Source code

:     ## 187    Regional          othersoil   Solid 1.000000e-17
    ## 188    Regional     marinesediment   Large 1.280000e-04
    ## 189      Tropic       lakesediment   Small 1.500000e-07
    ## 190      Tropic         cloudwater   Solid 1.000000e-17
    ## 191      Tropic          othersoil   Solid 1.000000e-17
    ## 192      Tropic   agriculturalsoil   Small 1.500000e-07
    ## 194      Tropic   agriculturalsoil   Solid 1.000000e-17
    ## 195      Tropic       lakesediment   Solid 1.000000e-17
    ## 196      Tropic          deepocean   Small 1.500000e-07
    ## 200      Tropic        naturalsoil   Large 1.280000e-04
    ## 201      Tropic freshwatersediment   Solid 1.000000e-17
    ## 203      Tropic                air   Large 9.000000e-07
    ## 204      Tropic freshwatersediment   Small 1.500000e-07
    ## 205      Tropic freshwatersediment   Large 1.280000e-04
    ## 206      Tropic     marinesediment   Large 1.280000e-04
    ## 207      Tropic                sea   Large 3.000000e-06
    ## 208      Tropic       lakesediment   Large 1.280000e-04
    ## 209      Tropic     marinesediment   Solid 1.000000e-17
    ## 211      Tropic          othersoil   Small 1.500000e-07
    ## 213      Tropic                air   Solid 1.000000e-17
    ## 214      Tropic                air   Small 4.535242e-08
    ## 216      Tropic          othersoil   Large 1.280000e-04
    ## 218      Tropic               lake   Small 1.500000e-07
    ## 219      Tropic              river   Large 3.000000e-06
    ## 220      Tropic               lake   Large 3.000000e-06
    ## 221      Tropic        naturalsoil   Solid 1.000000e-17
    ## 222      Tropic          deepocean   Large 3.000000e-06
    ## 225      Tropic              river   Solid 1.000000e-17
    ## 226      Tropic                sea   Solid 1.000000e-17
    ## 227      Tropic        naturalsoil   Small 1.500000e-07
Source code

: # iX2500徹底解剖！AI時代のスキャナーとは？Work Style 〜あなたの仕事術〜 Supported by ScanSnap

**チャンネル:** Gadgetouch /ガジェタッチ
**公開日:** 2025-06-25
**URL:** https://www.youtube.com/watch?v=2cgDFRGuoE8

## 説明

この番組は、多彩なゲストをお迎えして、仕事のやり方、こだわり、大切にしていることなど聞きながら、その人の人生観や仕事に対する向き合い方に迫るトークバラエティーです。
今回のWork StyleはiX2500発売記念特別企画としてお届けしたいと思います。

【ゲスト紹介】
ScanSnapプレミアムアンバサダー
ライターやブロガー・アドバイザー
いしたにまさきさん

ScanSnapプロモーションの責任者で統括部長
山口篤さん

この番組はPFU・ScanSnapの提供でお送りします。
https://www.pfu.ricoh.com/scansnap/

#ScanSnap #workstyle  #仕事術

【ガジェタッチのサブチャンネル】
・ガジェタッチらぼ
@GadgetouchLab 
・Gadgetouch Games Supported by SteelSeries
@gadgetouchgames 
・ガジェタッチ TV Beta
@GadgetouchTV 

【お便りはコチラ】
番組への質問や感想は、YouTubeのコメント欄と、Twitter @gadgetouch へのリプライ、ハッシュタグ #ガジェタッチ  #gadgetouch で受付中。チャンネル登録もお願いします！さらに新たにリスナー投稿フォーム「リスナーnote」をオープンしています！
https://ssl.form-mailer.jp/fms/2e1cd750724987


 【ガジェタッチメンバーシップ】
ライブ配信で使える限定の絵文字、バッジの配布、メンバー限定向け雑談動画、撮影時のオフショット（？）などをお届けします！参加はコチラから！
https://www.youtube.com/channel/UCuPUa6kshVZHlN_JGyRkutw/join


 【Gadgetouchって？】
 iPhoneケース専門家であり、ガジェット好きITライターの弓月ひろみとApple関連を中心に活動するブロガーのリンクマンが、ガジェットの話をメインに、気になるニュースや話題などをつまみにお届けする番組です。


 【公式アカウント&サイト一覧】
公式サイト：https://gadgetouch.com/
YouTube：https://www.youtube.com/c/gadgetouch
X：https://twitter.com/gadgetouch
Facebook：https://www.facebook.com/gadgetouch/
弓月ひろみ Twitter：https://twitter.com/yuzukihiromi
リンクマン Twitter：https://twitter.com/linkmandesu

TASK PROMPT: Would you please write out the entries again exactly?

FINISHED EXERCISE:
Source code

:     ## 187    Regional          othersoil   Solid 1.000000e-17
    ## 188    Regional     marinesediment   Large 1.280000e-04
    ## 189      Tropic       lakesediment   Small 1.500000e-07
    ## 190      Tropic         cloudwater   Solid 1.000000e-17
    ## 191      Tropic          othersoil   Solid 1.000000e-17
    ## 192      Tropic   agriculturalsoil   Small 1.500000e-07
    ## 194      Tropic   agriculturalsoil   Solid 1.000000e-17
    ## 195      Tropic       lakesediment   Solid 1.000000e-17
    ## 196      Tropic          deepocean   Small 1.500000e-07
    ## 200      Tropic        naturalsoil   Large 1.280000e-04
    ## 201      Tropic freshwatersediment   Solid 1.000000e-17
    ## 203      Tropic                air   Large 9.000000e-07
    ## 204      Tropic freshwatersediment   Small 1.500000e-07
    ## 205      Tropic freshwatersediment   Large 1.280000e-04
    ## 206      Tropic     marinesediment   Large 1.280000e-04
    ## 207      Tropic                sea   Large 3.000000e-06
    ## 208      Tropic       lakesediment   Large 1.280000e-04
    ## 209      Tropic     marinesediment   Solid 1.000000e-17
    ## 211      Tropic          othersoil   Small 1.500000e-07
    ## 213      Tropic                air   Solid 1.000000e-17
    ## 214      Tropic                air   Small 4.535242e-08
    ## 216      Tropic          othersoil   Large 1.280000e-04
    ## 218      Tropic               lake   Small 1.500000e-07
    ## 219      Tropic              river   Large 3.000000e-06
    ## 220      Tropic               lake   Large 3.000000e-06
    ## 221      Tropic        naturalsoil   Solid 1.000000e-17
    ## 222      Tropic          deepocean   Large 3.000000e-06
    ## 225      Tropic              river   Solid 1.000000e-17
    ## 226      Tropic                sea   Solid 1.000000e-17
    ## 227      Tropic        naturalsoil   Small 1.500000e-07
Source code

: # iX2500徹底解剖！AI時代のスキャナーとは？Work Style 〜あなたの仕事術〜 Supported by ScanSnap

**チャンネル:** Gadgetouch /ガジェタッチ
**公開日:** 2025-06-25
**URL:** https://www.youtube.com/watch?v=2cgDFRGuoE8

## 説明

この番組は、多彩なゲストをお迎えして、仕事のやり方、こだわり、大切にしていることなど聞きながら、その人の人生観や仕事に対する向き合い方に迫るトークバラエティーです。
今回のWork StyleはiX2500発売記念特別企画としてお届けしたいと思います。

【ゲスト紹介】
ScanSnapプレミアムアンバサダー
ライターやブロガー・アドバイザー
いしたにまさきさん

ScanSnapプロモーションの責任者で統括部長
山口篤さん

この番組はPFU・ScanSnapの提供でお送りします。
https://www.pfu.ricoh.com/scansnap/

#ScanSnap #workstyle  #仕事術

【ガジェタッチのサブチャンネル】
・ガジェタッチらぼ
@GadgetouchLab 
・Gadgetouch Games Supported by SteelSeries
@gadgetouchgames 
・ガジェタッチ TV Beta
@GadgetouchTV 

【お便りはコチラ】
番組への質問や感想は、YouTubeのコメント欄と、Twitter @gadgetouch へのリプライ、ハッシュタグ #ガジェタッチ  #gadgetouch で受付中。チャンネル登録もお願いします！さらに新たにリスナー投稿フォーム「リスナーnote」をオープンしています！
https://ssl.form-mailer.jp/fms/2e1cd750724987


 【ガジェタッチメンバーシップ】
ライブ配信で使える限定の絵文字、バッジの配布、メンバー限定向け雑談動画、撮影時のオフショット（？）などをお届けします！参加はコチラから！
https://www.youtube.com/channel/UCuPUa6kshVZHlN_JGyRkutw/join


 【Gadgetouchって？】
 iPhoneケース専門家であり、ガジェット好きITライターの弓月ひろみとApple関連を中心に活動するブロガーのリンクマンが、ガジェットの話をメインに、気になるニュースや話題などをつまみにお届けする番組です。


 【公式アカウント&サイト一覧】
公式サイト：https://gadgetouch.com/
YouTube：https://www.youtube.com/c/gadgetouch
X：https://twitter.com/gadgetouch
Facebook：https://www.facebook.com/gadgetouch/
弓月ひろみ Twitter：https://twitter.com/yuzukihiromi
リンクマン Twitter：https://twitter.com/linkmandesu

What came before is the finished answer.